__Exercise 1__. Reproduce word for word everything in the records from the line containing "June 23, 2023" down to the line containing "Cadets from the 4th", including both of those lines.

__Text segment__.
• • • • •

What’s it like to lose it all?
For Geneen Roth, it was a cold day in December 2008 when a close friend called to tell her that Bernie Madoff had been arrested for running a multi-billion-dollar Ponzi scheme that left thousands of his clients’ savings accounts worthless — including Roth and her husband’s entire retirement fund of nearly $1 million.
“It was like hearing somebody you loved had died in a car accident,” Roth, a health and wellness author, said in a phone interview.
James Altucher took a similar gut-punch after his bank account went from $10 million to nearly zero in a matter of months. After a string of initial successes as an entrepreneur and investor, some bad investments and excessive housing purchases left Altucher bankrupt, forcing him to sell his Tribeca penthouse loft and trade down for small home in a small town upstate, with just $143 left in his pocket.
“I was so ashamed and upset,” he said in a phone interview. “I wouldn’t leave my house for months.”
Whether you’re a victim of fraud, bad luck or your own mistakes, there’s no good way to go broke. The only consolation? At least, people feel sorry for you. If you grew up rich, with the proverbial silver spoon in your mouth, and you lose it all? Well, then you got what you deserved.

• • • • •

__Dataset excerpts__.
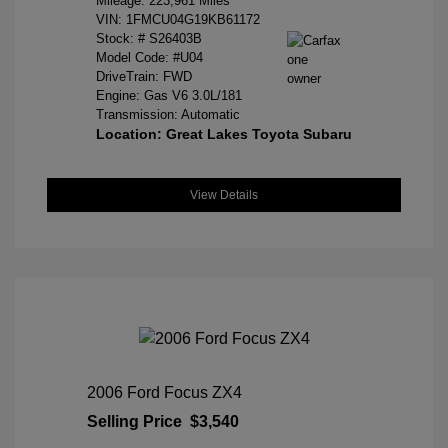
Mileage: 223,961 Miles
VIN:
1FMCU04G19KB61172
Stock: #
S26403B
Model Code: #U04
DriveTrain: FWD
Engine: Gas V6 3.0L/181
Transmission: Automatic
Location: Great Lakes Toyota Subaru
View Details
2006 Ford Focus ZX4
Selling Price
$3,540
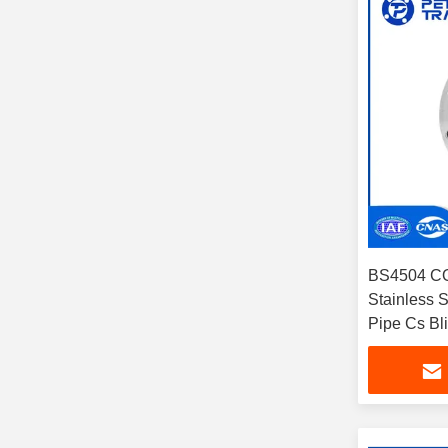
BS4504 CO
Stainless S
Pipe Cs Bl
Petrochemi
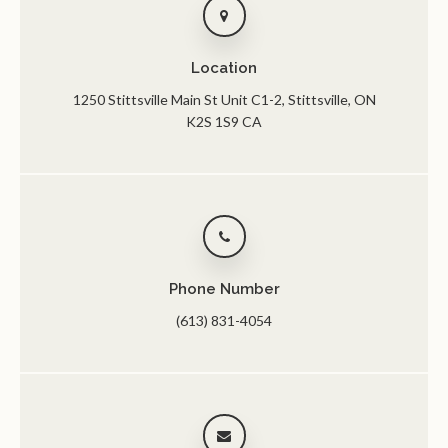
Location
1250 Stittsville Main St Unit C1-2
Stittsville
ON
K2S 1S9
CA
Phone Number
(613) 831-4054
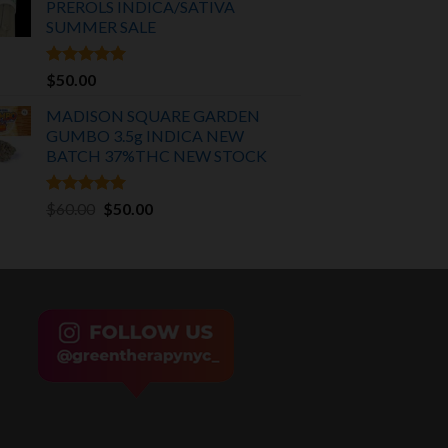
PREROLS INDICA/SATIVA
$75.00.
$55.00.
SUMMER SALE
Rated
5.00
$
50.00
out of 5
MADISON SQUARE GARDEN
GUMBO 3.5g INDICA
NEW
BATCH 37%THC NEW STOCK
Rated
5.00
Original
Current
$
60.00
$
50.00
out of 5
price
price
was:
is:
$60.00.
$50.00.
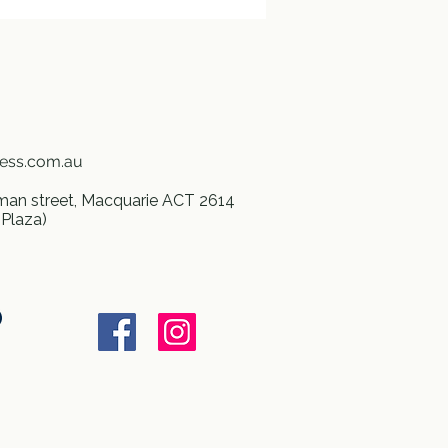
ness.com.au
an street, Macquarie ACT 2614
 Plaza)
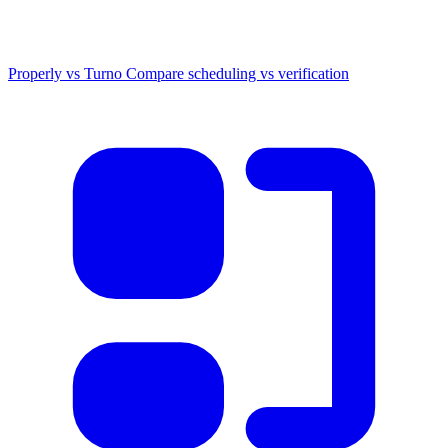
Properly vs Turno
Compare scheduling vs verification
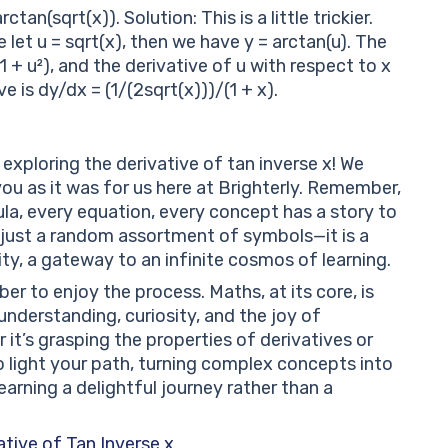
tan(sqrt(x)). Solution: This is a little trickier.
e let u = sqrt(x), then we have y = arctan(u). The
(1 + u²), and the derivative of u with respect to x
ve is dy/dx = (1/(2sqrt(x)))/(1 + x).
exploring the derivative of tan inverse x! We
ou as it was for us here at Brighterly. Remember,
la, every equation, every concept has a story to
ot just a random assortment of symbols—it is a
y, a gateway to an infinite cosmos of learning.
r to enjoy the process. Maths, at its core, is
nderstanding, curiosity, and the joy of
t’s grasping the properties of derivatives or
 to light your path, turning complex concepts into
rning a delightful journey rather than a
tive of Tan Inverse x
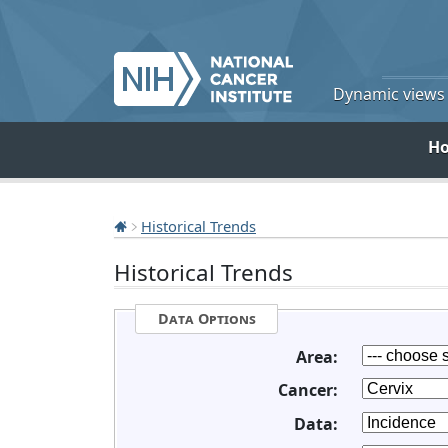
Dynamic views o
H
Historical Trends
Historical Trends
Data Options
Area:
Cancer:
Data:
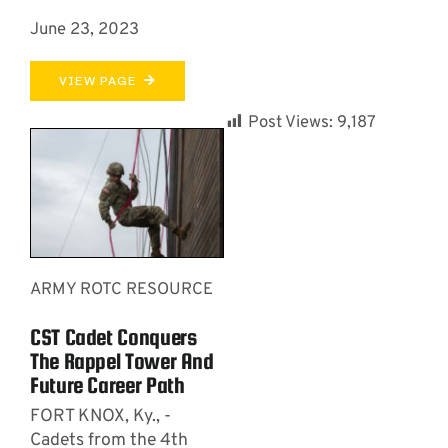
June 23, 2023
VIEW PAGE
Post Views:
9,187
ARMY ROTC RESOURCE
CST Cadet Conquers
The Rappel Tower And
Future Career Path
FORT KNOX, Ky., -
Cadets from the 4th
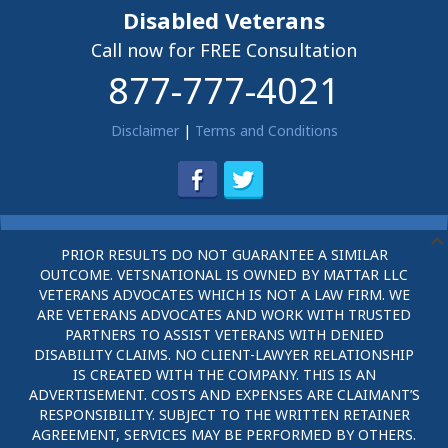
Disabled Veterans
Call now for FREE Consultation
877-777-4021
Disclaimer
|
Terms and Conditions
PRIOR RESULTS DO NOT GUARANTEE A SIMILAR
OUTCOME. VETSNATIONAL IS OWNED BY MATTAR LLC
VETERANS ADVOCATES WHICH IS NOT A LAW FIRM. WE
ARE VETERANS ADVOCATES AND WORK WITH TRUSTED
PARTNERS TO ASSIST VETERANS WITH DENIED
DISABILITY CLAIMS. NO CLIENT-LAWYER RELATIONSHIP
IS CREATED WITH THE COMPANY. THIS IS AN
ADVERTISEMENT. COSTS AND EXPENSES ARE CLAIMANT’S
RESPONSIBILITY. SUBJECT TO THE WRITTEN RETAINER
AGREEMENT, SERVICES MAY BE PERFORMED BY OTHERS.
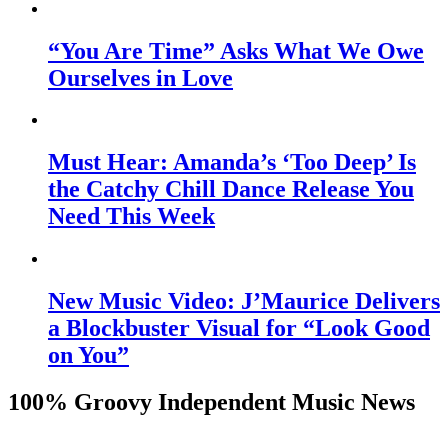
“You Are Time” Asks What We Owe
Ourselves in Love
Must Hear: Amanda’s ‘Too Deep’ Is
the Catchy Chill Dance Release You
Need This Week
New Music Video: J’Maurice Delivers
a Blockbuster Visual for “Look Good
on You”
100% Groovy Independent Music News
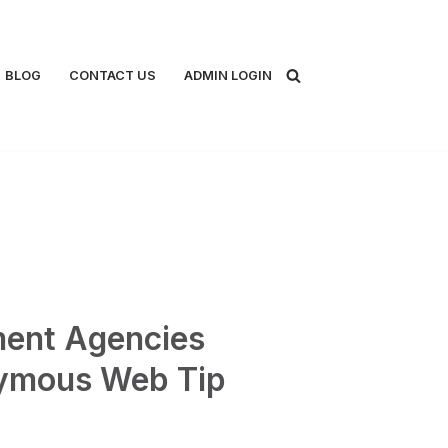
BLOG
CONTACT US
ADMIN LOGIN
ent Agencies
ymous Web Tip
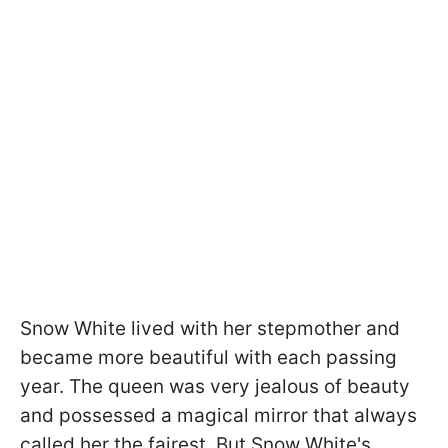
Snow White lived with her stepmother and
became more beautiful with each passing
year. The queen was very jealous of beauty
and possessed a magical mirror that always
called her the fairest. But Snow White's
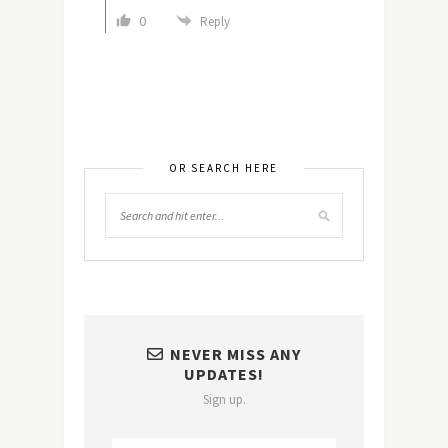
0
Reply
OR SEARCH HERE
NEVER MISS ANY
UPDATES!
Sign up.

• • • • •

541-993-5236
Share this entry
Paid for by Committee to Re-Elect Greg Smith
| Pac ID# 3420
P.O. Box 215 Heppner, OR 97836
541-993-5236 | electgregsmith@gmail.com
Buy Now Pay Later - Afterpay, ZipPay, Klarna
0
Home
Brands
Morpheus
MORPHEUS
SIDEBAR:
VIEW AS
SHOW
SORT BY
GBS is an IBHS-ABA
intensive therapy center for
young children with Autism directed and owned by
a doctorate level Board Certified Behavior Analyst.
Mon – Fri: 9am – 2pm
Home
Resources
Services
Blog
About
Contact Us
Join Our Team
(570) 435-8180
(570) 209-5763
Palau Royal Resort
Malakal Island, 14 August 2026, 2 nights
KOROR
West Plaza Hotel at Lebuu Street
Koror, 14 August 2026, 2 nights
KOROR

• • • • •

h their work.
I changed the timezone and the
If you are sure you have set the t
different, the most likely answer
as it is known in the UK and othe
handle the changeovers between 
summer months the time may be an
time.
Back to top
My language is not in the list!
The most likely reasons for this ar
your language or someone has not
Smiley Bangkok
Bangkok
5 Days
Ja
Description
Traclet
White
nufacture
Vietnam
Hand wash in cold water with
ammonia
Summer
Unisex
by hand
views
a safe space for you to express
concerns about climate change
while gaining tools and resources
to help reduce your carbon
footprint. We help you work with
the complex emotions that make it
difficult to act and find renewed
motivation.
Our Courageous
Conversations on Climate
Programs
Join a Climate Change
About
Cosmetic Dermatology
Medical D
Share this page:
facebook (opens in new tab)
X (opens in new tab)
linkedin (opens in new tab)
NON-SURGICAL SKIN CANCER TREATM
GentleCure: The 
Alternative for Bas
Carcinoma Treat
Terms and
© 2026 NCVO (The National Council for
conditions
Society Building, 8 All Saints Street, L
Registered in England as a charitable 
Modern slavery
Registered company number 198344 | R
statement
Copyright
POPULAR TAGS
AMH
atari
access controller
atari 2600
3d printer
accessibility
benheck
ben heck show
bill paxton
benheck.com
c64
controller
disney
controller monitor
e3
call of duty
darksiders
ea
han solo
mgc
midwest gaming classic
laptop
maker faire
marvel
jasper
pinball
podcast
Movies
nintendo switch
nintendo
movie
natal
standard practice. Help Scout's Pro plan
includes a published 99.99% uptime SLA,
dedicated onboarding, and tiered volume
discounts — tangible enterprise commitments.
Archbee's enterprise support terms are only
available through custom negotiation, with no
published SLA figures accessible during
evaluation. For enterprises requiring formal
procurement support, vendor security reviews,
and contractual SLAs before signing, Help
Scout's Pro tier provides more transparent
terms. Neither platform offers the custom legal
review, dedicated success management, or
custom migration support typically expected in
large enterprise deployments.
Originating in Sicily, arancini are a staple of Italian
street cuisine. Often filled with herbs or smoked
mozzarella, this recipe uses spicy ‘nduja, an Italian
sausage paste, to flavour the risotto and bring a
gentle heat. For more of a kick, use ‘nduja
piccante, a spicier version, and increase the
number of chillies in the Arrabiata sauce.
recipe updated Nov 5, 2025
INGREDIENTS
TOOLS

• • • • •

__Exercise 2__.
Answer these questions from the text on losing a fortune:
(a) In what month and year did Geneen Roth learn that Bernie Madoff had been arrested?
(b) How much money did James Altucher have left in his pocket after selling his Tribeca loft?
(c) For how long did Altucher say he wouldn't leave his house?

__Reply 1__.
June 23, 2023
VIEW PAGE
Post Views:
9,187
ARMY ROTC RESOURCE
CST Cadet Conquers
The Rappel Tower And
Future Career Path
FORT KNOX, Ky., -
Cadets from the 4th

__Reply 2__.
(a) December 2008
(b) $143
(c) For months